● **MATERIAL PROVIDED**
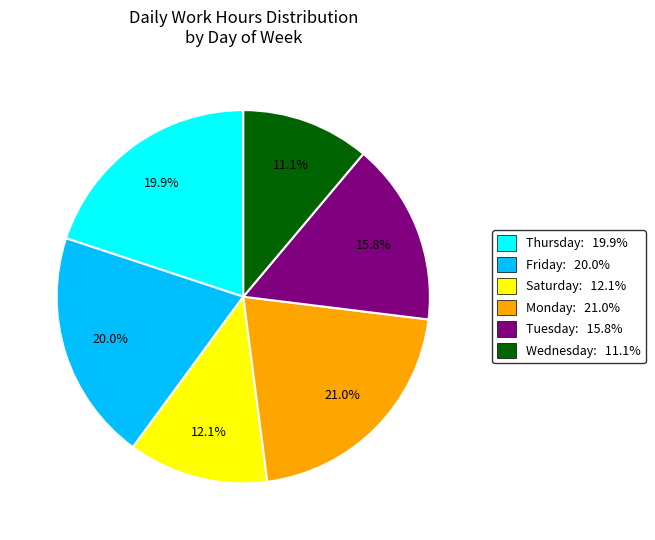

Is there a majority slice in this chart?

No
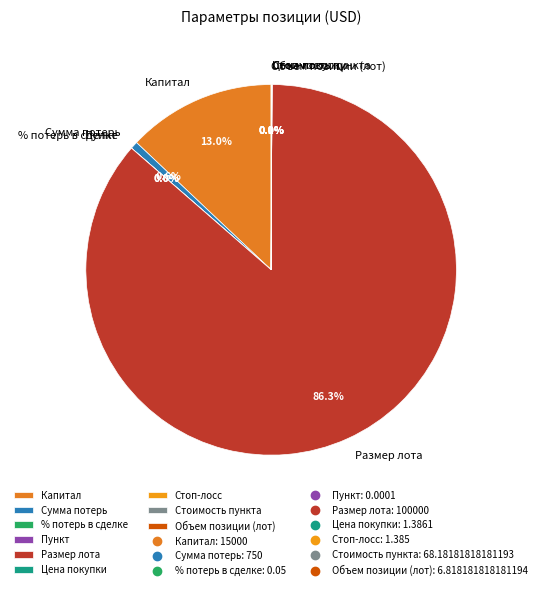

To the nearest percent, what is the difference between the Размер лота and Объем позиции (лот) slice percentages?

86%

● **WRITTEN TASK**
Put every line of the records above into a Markdown table with the columns "Row" and "Record line", numbering the rows and omitting blank lines. Leave the pictures out of the table.

● **RESPONSE TO THE TASK**
| Row | Record line |
|---|---|
| 1 | Is there a majority slice in this chart? |
| 2 | No |
| 3 | To the nearest percent, what is the difference between the Размер лота and Объем позиции (лот) slice percentages? |
| 4 | 86% |